Он побледнел и прошептал:


-- Но вы необыкновенно хороши, Глафира Львовна!


-- Жаль, что я не могу вам сказать того же.


Вбежал Костя и помешал дальнейшему разговору.


-- Я сейчас узнал, Евграф Митрофанович, -- стал он кричать, -- что на вас сапоги, которые папа подарил Осипу! Ха-ха-ха!


XVII


Костя был слишком мал, чтобы притворяться. Он не скрывал непонятного отвращения своего к учителю и при малейшем удобном случае убегал от него. Со странной злостью смотрел он на него за обедом, тихонько насыпал ему песку в оттопыривающиеся карманы пиджака, и чем ласковее и дружелюбнее был учитель, тем грубее и враждебнее вёл себя ученик. Глафира Львовна ждала Григория Павловича, чтоб обратить его внимание на это обстоятельство, а до тех пор просила Поморова не заниматься с Костей совсем.


Кустов же всё не приезжал. Дела было гораздо больше, чем он предполагал. Уже август приближался к концу, а его не было. Он присылал письма, наполненные соображениями о доходности взятого им подряда. Глафира Львовна догадывалась, что подряд не из блистательных. Одно письмо смутило её. Григорий Павлович был у Гуляновых и выдержал целое сражение за Глафиру Львовну. Обе дамы напали на него за то, что Поморов терпит обиды от Глафиры Львовны. "Будь с ним поласковее, Глафирочка, -- писал Кустов. -- Повторяю тебе, все говорят, что он -- необыкновенный человек. Я серьёзно поссорюсь с тобою, если ты будешь обращаться с ним как с лакеем и смеяться над ним. Соломонида Кирилловна имеет большое влияние на свою кузину, равно как и на самого Гулянова, и рассказ её о тебе и Поморове произвёл невыгодное впечатление. Понимаешь, теперь такое время, что всякий пресытился материализмом и хочет быть идеалистом хоть за чужой счёт. Следует уступать в мелочах людям, от которых мы более или менее зависим. Спешу сказать, что самого меня Поморов глубоко удивляет -- он странный, но вовсе не сумасшедший, а сильный душою человек, и жаль, что ты смотришь на него так близоруко. Передай ему от меня поклон. Целую тебя и Костю. Твой по гроб Григорий Кустов".
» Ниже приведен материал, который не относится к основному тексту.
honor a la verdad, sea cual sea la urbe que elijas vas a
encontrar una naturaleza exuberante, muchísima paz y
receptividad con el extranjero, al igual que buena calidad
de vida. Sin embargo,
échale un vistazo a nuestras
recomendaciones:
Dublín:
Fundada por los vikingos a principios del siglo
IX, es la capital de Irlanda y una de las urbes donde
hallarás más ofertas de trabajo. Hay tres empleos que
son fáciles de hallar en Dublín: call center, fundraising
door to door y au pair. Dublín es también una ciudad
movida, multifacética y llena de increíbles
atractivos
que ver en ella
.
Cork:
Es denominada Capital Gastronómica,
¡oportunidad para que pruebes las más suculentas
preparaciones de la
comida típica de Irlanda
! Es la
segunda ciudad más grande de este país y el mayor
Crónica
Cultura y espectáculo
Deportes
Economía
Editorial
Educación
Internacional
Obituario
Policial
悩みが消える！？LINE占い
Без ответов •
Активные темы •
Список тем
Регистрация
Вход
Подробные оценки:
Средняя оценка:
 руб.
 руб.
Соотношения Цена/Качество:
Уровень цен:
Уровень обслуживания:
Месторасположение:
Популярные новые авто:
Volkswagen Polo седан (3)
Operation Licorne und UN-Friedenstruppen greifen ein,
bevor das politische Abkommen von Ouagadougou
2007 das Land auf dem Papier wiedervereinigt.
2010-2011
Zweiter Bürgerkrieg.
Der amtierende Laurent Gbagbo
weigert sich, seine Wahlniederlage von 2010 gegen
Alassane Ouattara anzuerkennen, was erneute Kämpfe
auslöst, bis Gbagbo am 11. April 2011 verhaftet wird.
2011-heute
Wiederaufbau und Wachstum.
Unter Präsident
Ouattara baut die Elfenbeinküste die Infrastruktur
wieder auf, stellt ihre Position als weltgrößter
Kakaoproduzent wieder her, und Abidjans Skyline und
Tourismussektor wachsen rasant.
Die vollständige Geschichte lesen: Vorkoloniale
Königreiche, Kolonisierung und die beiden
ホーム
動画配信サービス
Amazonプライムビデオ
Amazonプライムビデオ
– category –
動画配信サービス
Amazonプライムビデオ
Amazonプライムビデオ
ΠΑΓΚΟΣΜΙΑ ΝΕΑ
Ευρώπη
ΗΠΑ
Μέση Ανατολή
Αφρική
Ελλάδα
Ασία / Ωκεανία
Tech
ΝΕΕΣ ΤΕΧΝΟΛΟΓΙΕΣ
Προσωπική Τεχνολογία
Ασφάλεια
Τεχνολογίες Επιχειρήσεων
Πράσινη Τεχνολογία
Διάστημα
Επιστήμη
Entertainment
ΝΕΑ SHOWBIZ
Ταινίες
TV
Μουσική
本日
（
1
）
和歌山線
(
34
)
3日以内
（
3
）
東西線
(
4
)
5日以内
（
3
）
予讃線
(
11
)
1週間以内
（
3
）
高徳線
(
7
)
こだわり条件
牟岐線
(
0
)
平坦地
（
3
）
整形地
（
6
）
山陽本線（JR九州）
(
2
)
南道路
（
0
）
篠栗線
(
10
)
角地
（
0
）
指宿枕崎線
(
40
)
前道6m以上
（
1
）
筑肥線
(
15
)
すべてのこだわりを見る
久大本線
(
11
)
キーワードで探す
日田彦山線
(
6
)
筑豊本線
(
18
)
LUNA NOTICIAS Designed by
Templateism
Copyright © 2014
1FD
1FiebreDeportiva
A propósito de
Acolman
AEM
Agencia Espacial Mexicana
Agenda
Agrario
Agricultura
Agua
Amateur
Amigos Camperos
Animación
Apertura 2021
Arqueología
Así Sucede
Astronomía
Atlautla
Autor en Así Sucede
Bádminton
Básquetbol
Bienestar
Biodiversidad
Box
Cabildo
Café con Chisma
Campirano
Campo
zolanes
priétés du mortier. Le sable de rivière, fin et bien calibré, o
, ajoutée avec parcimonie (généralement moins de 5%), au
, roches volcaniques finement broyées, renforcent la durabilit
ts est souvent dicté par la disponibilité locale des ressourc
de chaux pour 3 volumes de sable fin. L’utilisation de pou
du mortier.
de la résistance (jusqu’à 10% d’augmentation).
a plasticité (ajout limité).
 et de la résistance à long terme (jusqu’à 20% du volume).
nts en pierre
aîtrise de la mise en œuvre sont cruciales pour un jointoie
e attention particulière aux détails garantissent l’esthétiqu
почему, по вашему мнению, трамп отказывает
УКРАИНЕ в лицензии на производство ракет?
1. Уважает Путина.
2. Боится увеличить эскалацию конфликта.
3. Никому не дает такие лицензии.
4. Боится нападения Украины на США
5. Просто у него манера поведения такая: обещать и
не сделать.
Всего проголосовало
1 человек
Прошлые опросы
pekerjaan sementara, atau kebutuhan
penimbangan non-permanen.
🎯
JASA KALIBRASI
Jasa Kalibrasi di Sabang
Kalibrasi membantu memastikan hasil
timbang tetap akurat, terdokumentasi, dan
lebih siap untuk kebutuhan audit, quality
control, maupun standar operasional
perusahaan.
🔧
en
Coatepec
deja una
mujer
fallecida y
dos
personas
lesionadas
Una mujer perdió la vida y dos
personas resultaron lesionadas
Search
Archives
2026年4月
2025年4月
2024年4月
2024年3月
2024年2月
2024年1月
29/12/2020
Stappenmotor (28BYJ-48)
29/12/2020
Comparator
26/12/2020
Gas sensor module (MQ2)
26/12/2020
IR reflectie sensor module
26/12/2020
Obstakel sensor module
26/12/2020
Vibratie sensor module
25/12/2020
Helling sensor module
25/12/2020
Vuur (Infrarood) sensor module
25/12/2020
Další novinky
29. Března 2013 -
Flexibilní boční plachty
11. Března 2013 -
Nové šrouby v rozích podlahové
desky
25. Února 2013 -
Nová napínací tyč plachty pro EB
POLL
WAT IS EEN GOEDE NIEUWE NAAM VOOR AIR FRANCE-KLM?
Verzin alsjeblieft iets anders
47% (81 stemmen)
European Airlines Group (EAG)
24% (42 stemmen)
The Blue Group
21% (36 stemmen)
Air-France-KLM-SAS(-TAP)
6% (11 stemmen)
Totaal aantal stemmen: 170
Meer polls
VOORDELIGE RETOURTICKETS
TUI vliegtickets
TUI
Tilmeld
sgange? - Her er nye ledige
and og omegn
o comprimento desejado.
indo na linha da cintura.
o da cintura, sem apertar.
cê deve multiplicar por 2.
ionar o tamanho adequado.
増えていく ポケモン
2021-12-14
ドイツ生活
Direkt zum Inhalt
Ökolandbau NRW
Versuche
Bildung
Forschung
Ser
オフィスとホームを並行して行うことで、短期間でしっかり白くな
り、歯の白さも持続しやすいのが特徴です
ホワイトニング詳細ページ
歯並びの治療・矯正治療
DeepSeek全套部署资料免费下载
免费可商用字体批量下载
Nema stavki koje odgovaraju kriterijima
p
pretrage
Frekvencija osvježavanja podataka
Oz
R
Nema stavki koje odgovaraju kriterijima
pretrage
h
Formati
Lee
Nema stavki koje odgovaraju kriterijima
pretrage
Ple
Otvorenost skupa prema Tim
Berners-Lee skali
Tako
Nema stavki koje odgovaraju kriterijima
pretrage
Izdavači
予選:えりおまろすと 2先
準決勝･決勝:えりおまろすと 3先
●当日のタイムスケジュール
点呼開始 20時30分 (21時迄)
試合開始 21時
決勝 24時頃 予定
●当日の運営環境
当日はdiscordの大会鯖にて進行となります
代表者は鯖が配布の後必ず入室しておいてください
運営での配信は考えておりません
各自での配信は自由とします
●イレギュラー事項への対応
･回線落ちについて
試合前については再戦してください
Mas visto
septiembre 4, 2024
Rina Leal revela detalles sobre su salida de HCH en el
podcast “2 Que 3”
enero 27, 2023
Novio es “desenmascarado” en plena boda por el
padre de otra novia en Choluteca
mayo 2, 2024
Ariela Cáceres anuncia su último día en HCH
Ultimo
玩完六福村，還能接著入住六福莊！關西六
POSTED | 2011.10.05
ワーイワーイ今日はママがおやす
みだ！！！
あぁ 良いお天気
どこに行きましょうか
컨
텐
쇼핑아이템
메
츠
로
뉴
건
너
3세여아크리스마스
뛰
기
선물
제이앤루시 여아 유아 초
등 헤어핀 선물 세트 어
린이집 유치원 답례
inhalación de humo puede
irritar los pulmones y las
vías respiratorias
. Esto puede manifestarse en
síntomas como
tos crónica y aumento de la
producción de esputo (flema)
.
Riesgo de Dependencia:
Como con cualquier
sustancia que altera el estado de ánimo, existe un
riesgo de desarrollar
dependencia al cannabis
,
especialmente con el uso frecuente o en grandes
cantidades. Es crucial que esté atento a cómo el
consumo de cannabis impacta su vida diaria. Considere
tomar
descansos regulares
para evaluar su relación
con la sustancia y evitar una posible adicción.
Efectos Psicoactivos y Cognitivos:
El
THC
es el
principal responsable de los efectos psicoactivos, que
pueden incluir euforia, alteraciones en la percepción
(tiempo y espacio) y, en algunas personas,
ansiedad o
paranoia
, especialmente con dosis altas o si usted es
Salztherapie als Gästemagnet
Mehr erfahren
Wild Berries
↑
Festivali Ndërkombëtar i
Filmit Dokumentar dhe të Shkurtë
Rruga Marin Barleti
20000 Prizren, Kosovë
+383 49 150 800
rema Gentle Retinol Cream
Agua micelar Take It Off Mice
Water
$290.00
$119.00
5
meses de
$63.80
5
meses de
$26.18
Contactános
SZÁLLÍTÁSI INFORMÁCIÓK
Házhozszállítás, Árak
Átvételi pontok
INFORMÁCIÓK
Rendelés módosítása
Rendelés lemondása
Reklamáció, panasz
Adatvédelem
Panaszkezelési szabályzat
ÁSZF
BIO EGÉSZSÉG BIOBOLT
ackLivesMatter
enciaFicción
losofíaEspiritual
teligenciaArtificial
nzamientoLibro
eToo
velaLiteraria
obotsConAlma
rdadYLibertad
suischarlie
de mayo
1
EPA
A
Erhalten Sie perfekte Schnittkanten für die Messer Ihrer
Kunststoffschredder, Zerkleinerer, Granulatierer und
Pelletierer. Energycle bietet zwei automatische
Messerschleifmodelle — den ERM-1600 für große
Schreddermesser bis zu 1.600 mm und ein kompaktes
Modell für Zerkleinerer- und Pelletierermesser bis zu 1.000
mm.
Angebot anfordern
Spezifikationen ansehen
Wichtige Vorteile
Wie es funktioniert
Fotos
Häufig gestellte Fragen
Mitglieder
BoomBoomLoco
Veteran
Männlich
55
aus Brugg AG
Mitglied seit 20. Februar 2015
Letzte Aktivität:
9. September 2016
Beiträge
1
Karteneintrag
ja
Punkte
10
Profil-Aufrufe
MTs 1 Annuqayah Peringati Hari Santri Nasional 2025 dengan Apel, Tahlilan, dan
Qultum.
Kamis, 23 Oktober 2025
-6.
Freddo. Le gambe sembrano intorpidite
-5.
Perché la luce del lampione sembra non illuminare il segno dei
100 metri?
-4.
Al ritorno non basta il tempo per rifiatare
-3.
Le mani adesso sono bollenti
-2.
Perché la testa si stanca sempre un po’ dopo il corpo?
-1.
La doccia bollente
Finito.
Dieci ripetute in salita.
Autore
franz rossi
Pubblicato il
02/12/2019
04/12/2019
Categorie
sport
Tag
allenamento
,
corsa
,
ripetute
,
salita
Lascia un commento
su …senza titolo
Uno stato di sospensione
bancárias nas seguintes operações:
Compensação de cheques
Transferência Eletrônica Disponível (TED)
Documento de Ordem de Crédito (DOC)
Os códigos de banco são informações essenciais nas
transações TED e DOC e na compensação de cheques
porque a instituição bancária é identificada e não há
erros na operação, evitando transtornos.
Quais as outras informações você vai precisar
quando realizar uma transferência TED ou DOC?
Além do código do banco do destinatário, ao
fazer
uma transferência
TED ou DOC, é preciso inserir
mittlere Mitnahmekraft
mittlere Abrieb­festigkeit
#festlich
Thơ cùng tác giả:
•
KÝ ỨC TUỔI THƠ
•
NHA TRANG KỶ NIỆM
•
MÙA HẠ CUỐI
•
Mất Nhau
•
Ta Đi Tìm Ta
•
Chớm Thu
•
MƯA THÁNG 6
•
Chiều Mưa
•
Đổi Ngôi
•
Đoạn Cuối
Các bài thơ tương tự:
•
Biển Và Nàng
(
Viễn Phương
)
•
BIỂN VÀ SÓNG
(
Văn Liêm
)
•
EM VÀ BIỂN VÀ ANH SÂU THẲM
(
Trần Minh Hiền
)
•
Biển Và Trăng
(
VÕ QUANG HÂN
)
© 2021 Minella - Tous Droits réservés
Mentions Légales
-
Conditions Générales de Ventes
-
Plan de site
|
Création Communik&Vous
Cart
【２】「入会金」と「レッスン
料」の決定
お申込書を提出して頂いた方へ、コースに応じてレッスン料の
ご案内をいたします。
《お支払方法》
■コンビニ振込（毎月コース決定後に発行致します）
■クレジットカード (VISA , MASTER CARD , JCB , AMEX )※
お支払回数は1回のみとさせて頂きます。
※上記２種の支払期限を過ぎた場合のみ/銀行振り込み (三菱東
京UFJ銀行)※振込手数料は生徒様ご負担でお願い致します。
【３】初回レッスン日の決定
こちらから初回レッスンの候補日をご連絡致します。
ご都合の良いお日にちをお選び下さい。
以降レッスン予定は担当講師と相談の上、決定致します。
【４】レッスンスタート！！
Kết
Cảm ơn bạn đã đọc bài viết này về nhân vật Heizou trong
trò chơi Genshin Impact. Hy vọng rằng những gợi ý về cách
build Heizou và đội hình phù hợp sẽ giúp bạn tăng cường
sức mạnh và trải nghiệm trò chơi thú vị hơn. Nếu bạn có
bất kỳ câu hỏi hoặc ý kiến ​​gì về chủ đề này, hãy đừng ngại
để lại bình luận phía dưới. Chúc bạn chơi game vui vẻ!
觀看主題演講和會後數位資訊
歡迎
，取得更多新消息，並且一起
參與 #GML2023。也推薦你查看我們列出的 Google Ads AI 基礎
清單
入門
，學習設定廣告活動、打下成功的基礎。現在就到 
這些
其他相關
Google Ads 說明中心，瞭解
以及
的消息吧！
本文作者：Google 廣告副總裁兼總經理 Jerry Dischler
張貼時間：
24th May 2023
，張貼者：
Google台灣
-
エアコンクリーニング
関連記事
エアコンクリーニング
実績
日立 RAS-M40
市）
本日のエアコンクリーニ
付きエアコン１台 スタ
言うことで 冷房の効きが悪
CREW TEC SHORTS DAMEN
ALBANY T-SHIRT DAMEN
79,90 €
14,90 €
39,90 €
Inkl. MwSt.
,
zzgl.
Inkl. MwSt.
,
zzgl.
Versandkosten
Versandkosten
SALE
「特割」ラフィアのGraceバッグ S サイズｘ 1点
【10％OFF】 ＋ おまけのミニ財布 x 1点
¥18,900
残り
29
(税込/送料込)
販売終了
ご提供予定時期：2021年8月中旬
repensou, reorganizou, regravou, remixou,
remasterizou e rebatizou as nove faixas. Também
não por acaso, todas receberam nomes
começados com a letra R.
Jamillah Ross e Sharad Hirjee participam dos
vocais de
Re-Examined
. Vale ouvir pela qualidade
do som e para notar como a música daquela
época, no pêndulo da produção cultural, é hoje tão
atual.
Глафира Львовна приказала позвать Поморова. Это было утром. Она села за пианино и, перелистывая ноты, сказала:


-- Вам поклон. Муж кланяется.


Она стала играть. Он смотрел на Глафиру Львовну и не мог оторвать от неё глаз. Все нервы его напряжённо стремились к ней. Она чувствовала на себе этот электрический взгляд и знала, что встретит его, как только поворотит голову. Он мешал её игре, свободе её движений, сковывал её пальцы. Молодая женщина оборвала игру.


-- Что же вы?


-- Я не в духе, должно быть... Скажите, Евграф Митрофанович, разве я обидела вас чем-нибудь при Соломониде Кирилловне?


-- Вы были любезны со мною, и я до сих пор не могу забыть того вечера.


-- Откуда ж Соломонида Кирилловна взяла, будто я с вами грубо обращалась... Вы писали ей?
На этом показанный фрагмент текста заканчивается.